The government is yet to form the full wage commission for garment workers – although two weeks have passed since its announcement – as garment owners have not nominated their representatives for the body.
The labour and employment ministry has been waiting to get the list of nominees from Bangladesh Garment Manufacturers and Exporters Association (BGMEA) to form the commission and publish a gazette.
“After we receive the nominations, we will publish the gazette on the wage commission including names of people in it, its jurisdiction, timeframe for submitting recommendations and other benefits. The commission will start working only after the gazette is published,” Labour and Employment Secretary Mikail Shipar told the Dhaka Tribune.
BGMEA President Atiqul Islam said they had finalised the names of their nominees and the association board would sit today for its approval.
“We will send our nominations to the ministry after getting the board’s approval,” he said yesterday.
On May 12, the labour ministry announced the formation of the national wage board to ensure minimum wages for garment workers in the presence of garment owners and BGMEA office bearers, labour leaders and government officials.
Jute and Textiles Minister Abdul Latif Siddiqui, a member of the cabinet committee on garment industry, announced on behalf of the labour ministry that the minimum wages would be effective from May 1.
Labour Secretary Mikail Shipar, however, told the Dhaka Tribune yesterday that the minimum wages would be effective from the day the commission suggested. The process would be completed within November, he said.
According to the labour ministry, the government already appointed district judge AK Roy as the chairman of the commission. Other members will be nominated from government officials, garment owners and representatives of garment workers.

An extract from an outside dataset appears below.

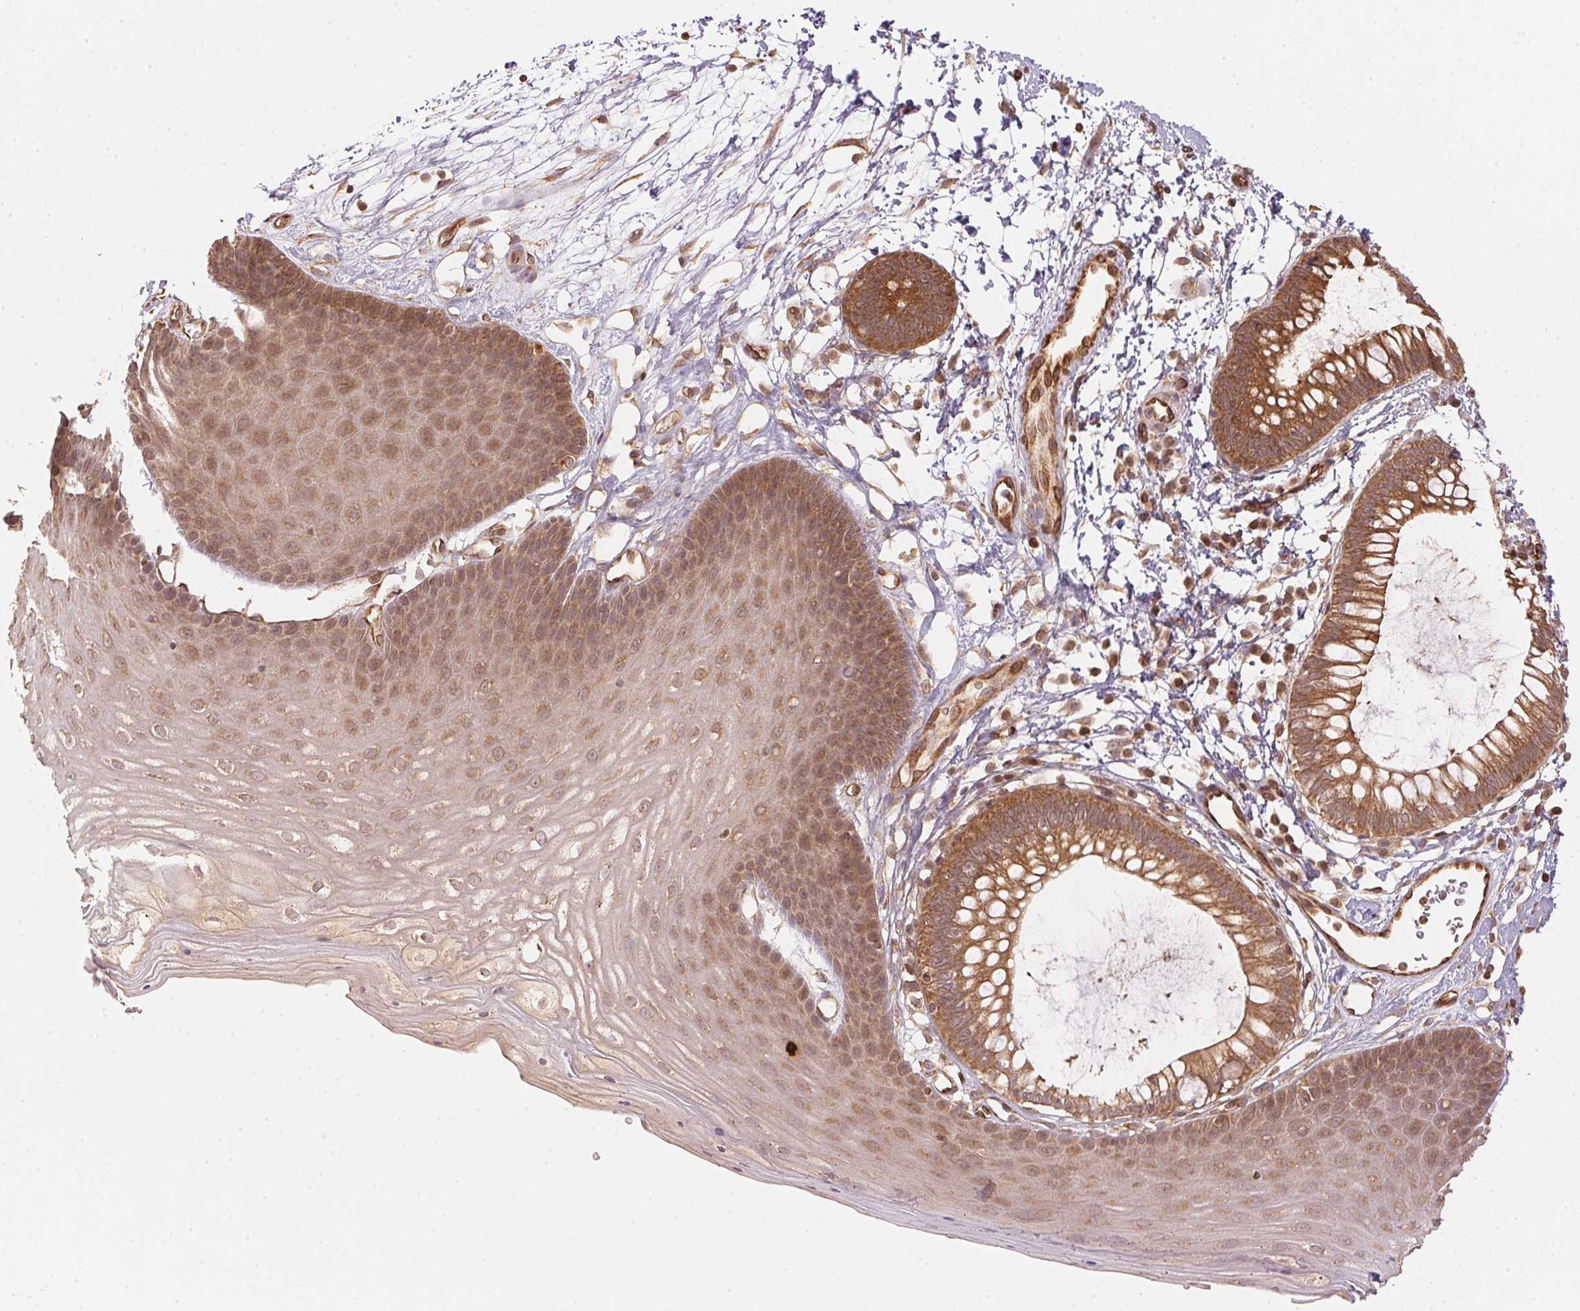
{"staining": {"intensity": "moderate", "quantity": ">75%", "location": "cytoplasmic/membranous"}, "tissue": "skin", "cell_type": "Epidermal cells", "image_type": "normal", "snomed": [{"axis": "morphology", "description": "Normal tissue, NOS"}, {"axis": "topography", "description": "Anal"}], "caption": "The image shows immunohistochemical staining of unremarkable skin. There is moderate cytoplasmic/membranous expression is seen in about >75% of epidermal cells.", "gene": "STRN4", "patient": {"sex": "male", "age": 53}}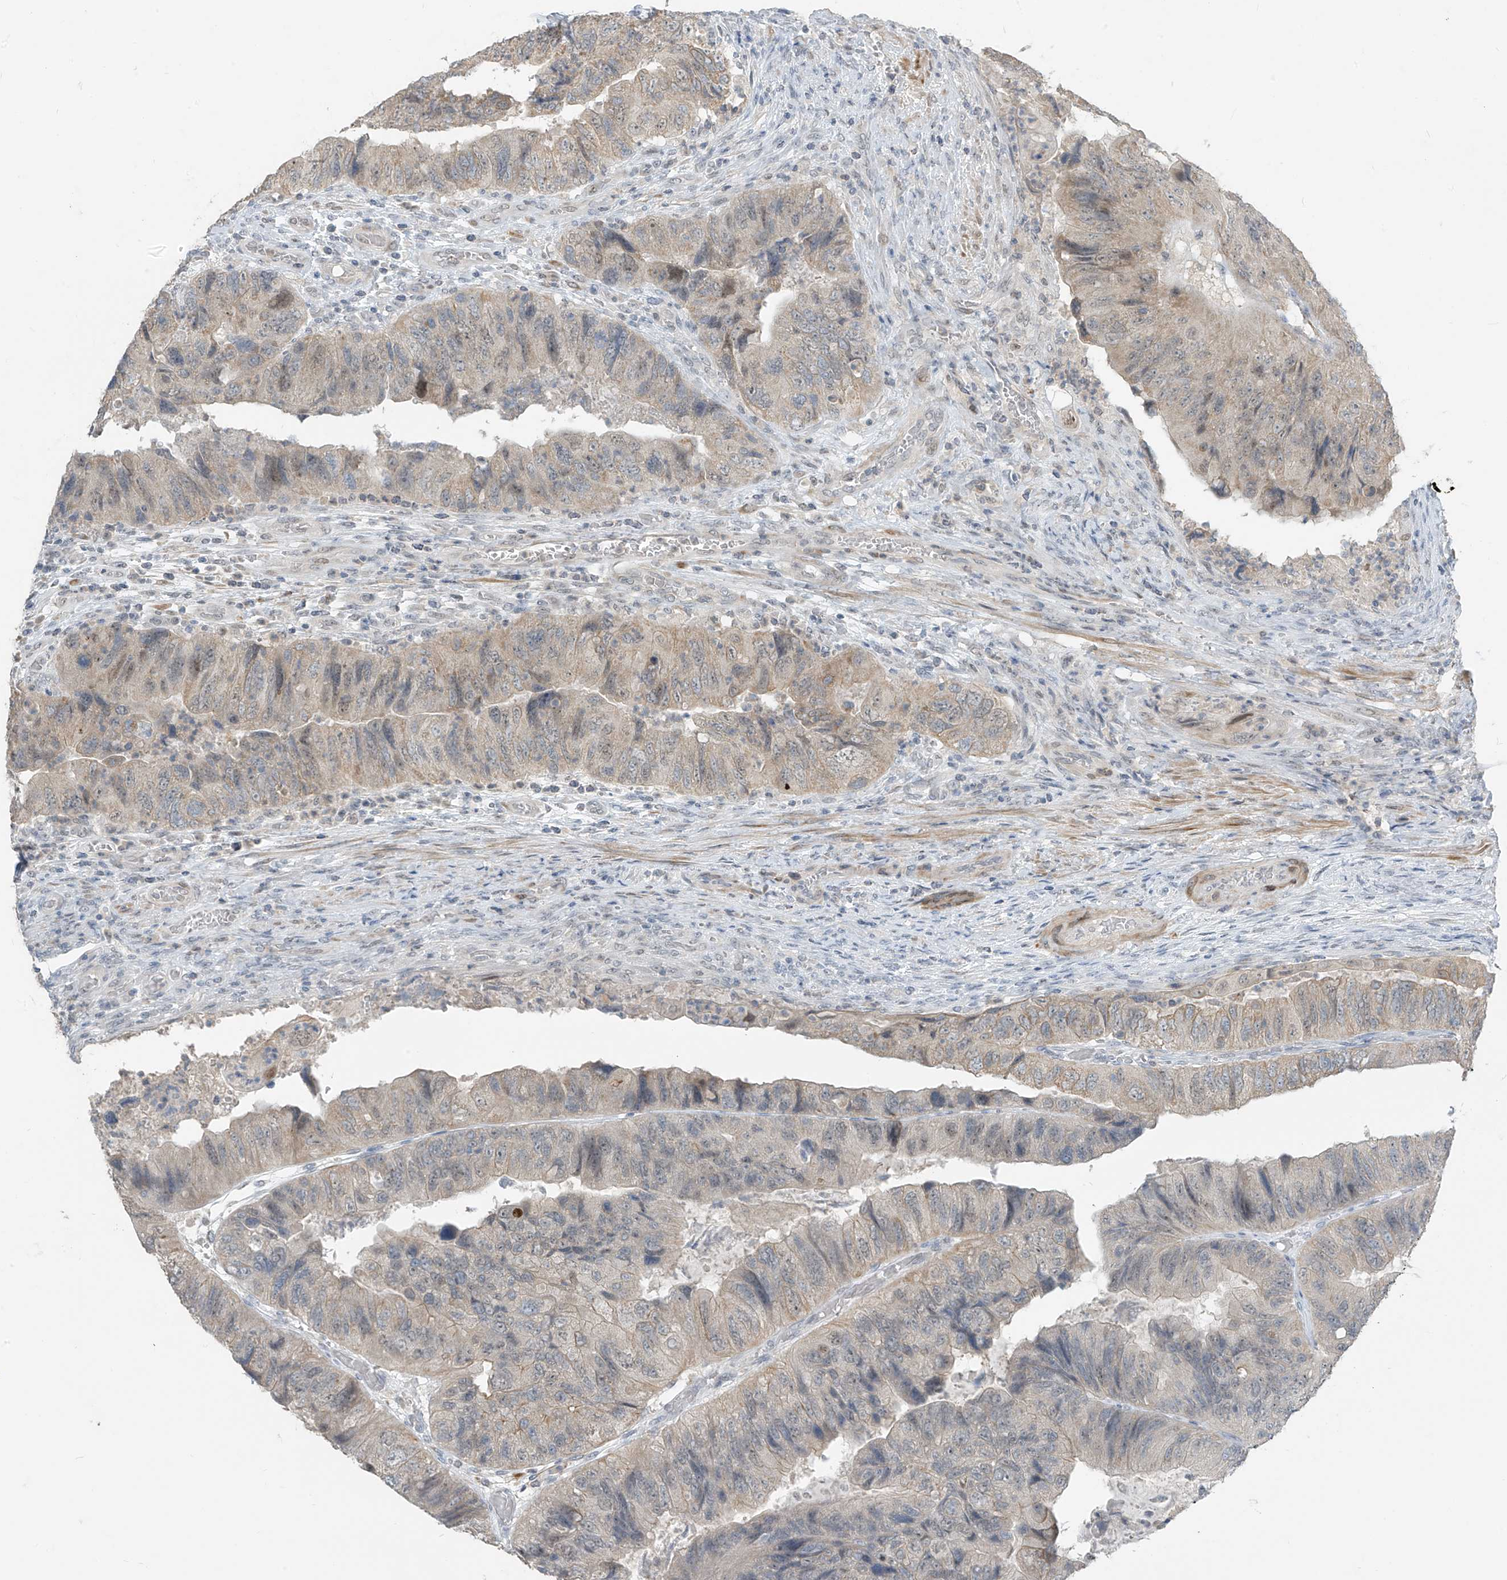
{"staining": {"intensity": "weak", "quantity": "<25%", "location": "cytoplasmic/membranous"}, "tissue": "colorectal cancer", "cell_type": "Tumor cells", "image_type": "cancer", "snomed": [{"axis": "morphology", "description": "Adenocarcinoma, NOS"}, {"axis": "topography", "description": "Rectum"}], "caption": "IHC photomicrograph of adenocarcinoma (colorectal) stained for a protein (brown), which displays no staining in tumor cells. Nuclei are stained in blue.", "gene": "METAP1D", "patient": {"sex": "male", "age": 63}}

The commission will fix the new salary structure of RMG workers in consultation with its members and other stakeholders concerned.
Bangladesh is the largest exporter of garment products after China, contributing nearly 80% of the country’s earning from exports.
The sector has been plagued with accidents, and rights activists have been accusing garment factory owners of oppressing workers. Around 4 million people, mostly women, engaged in the sector toil hard for as little as Tk3,000 a month.
The move for forming the wage board was prompted by widespread criticism over the poor salaries and conditions of the factories, most of which do not comply with the international safety standards.
Bangladesh’s garment industry came under limelight once again after 1,127 people, mostly RMG workers, were killed in a building collapse at Savar on April 24. The nine-storey building housed five garment factories.
The European Union, the largest importer of garment products from Bangladesh, threatened to revoke its preferential trading facility. Several US senators have also reportedly been pushing the Obama administration to cancel Bangladesh’s GSP facility.
If cancelled, Bangladesh could face millions of dollars in taxes.